[Given entries — start]

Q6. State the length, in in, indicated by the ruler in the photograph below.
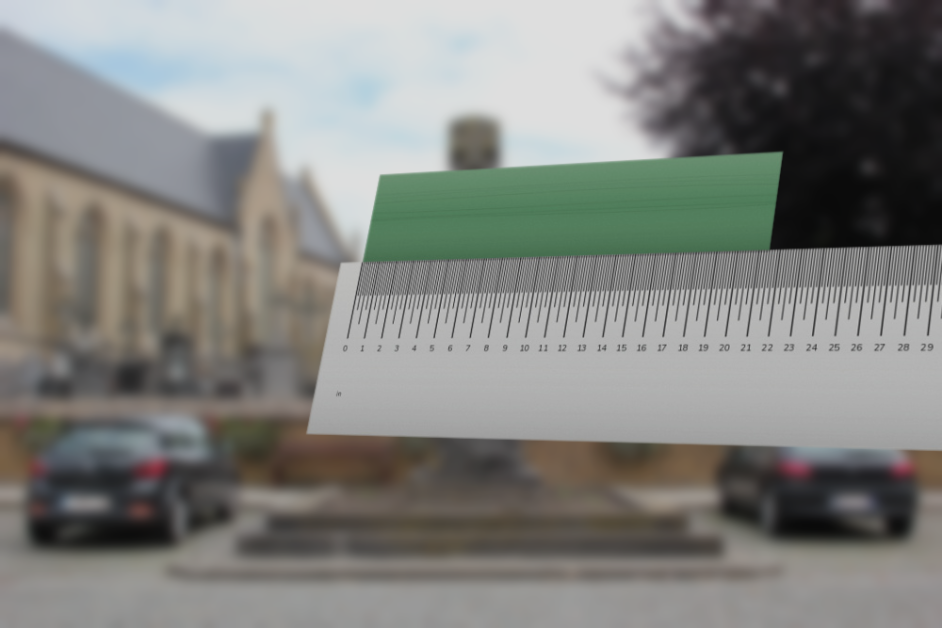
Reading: 21.5 in
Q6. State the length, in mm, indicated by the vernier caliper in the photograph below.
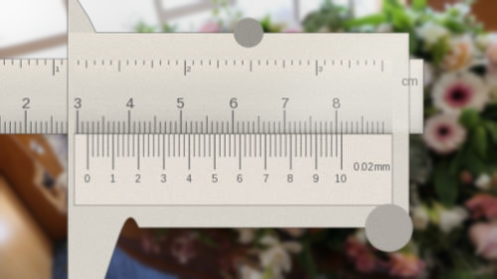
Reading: 32.0 mm
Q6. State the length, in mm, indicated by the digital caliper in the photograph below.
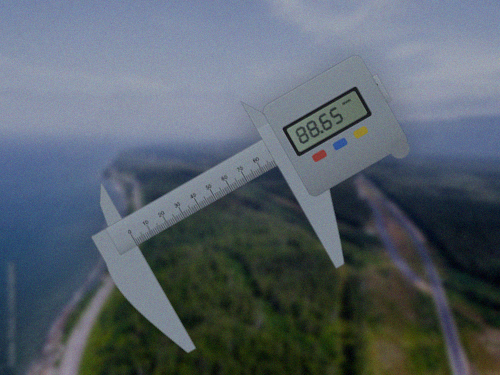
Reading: 88.65 mm
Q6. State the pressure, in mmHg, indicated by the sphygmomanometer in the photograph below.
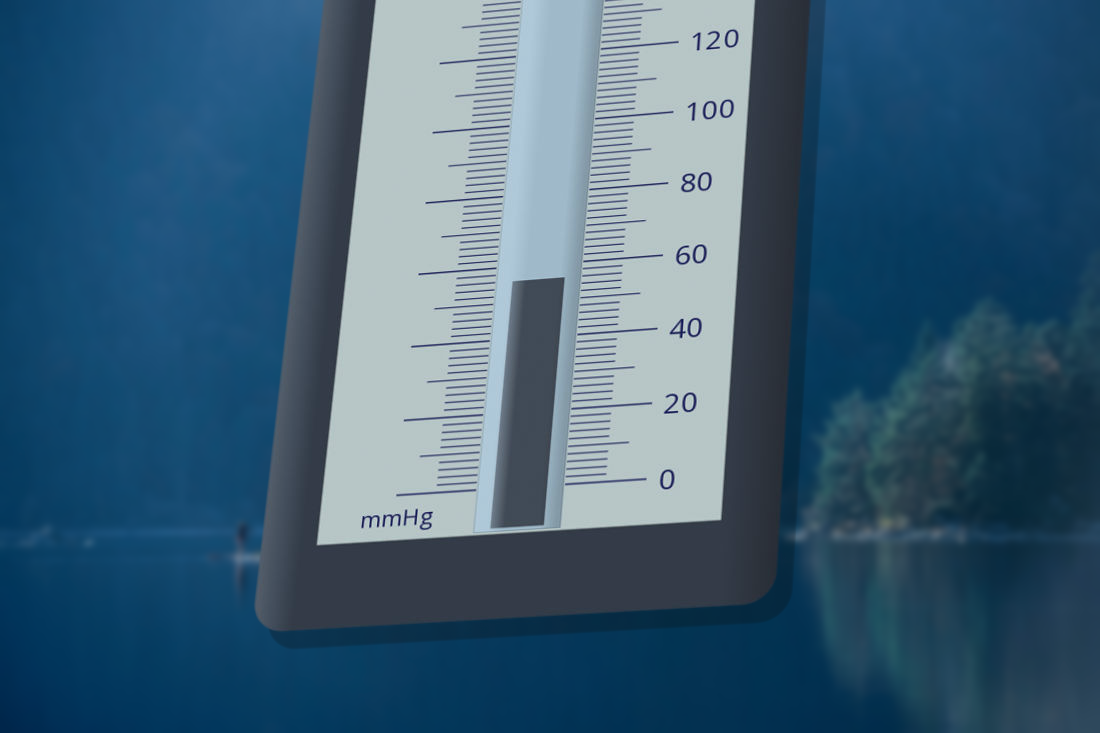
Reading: 56 mmHg
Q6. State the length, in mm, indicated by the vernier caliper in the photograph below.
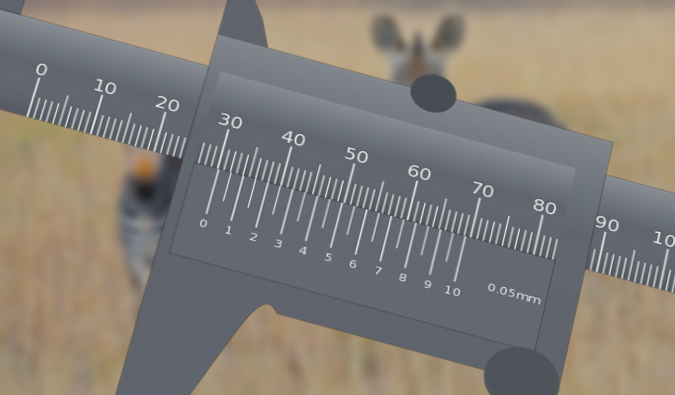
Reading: 30.2 mm
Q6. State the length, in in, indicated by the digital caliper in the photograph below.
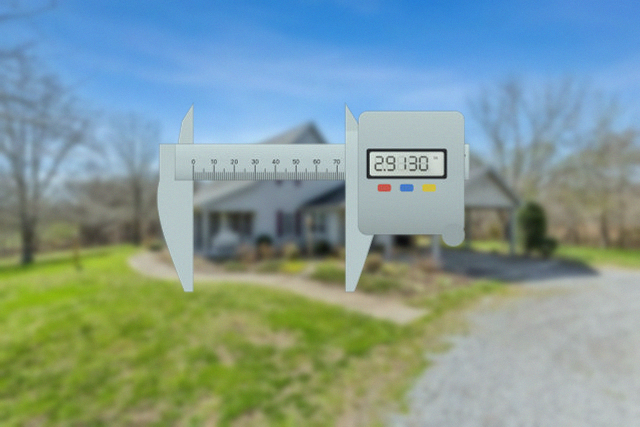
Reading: 2.9130 in
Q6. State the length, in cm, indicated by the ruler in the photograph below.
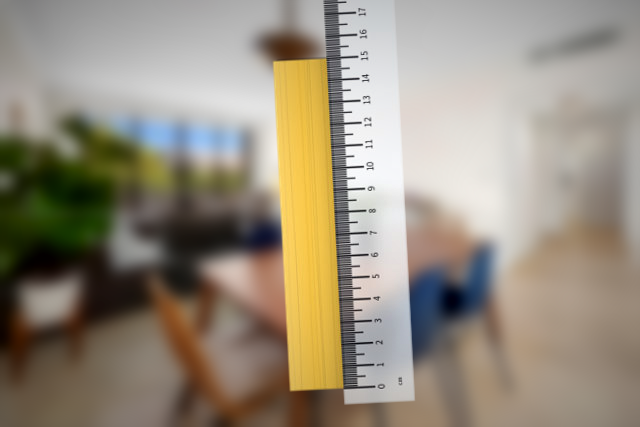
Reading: 15 cm
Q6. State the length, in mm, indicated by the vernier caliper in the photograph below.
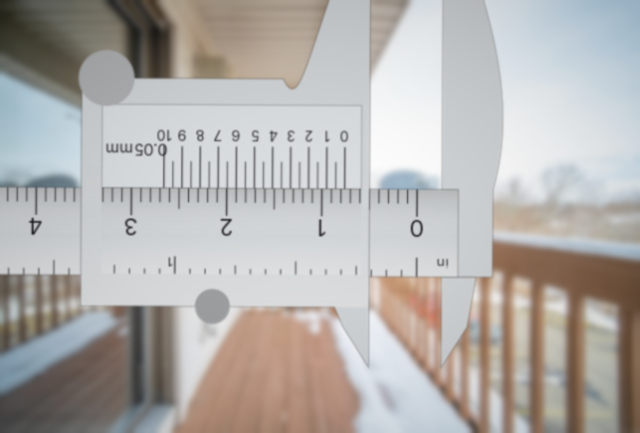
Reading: 7.6 mm
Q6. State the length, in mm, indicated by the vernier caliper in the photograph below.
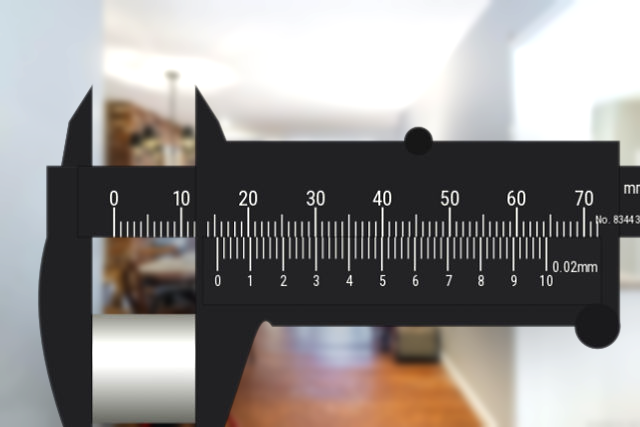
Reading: 15.4 mm
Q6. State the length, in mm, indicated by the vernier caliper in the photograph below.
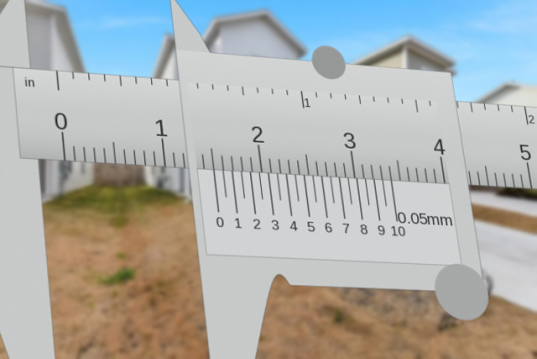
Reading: 15.0 mm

[Given entries — finish]

Action item - Put every line of the entries above into a numbered list, one line per item, with no items for blank lines. Leave out the picture lines.

Response -
1. Q6. State the length, in in, indicated by the ruler in the photograph below.
2. Reading: 21.5 in
3. Q6. State the length, in mm, indicated by the vernier caliper in the photograph below.
4. Reading: 32.0 mm
5. Q6. State the length, in mm, indicated by the digital caliper in the photograph below.
6. Reading: 88.65 mm
7. Q6. State the pressure, in mmHg, indicated by the sphygmomanometer in the photograph below.
8. Reading: 56 mmHg
9. Q6. State the length, in mm, indicated by the vernier caliper in the photograph below.
10. Reading: 30.2 mm
11. Q6. State the length, in in, indicated by the digital caliper in the photograph below.
12. Reading: 2.9130 in
13. Q6. State the length, in cm, indicated by the ruler in the photograph below.
14. Reading: 15 cm
15. Q6. State the length, in mm, indicated by the vernier caliper in the photograph below.
16. Reading: 7.6 mm
17. Q6. State the length, in mm, indicated by the vernier caliper in the photograph below.
18. Reading: 15.4 mm
19. Q6. State the length, in mm, indicated by the vernier caliper in the photograph below.
20. Reading: 15.0 mm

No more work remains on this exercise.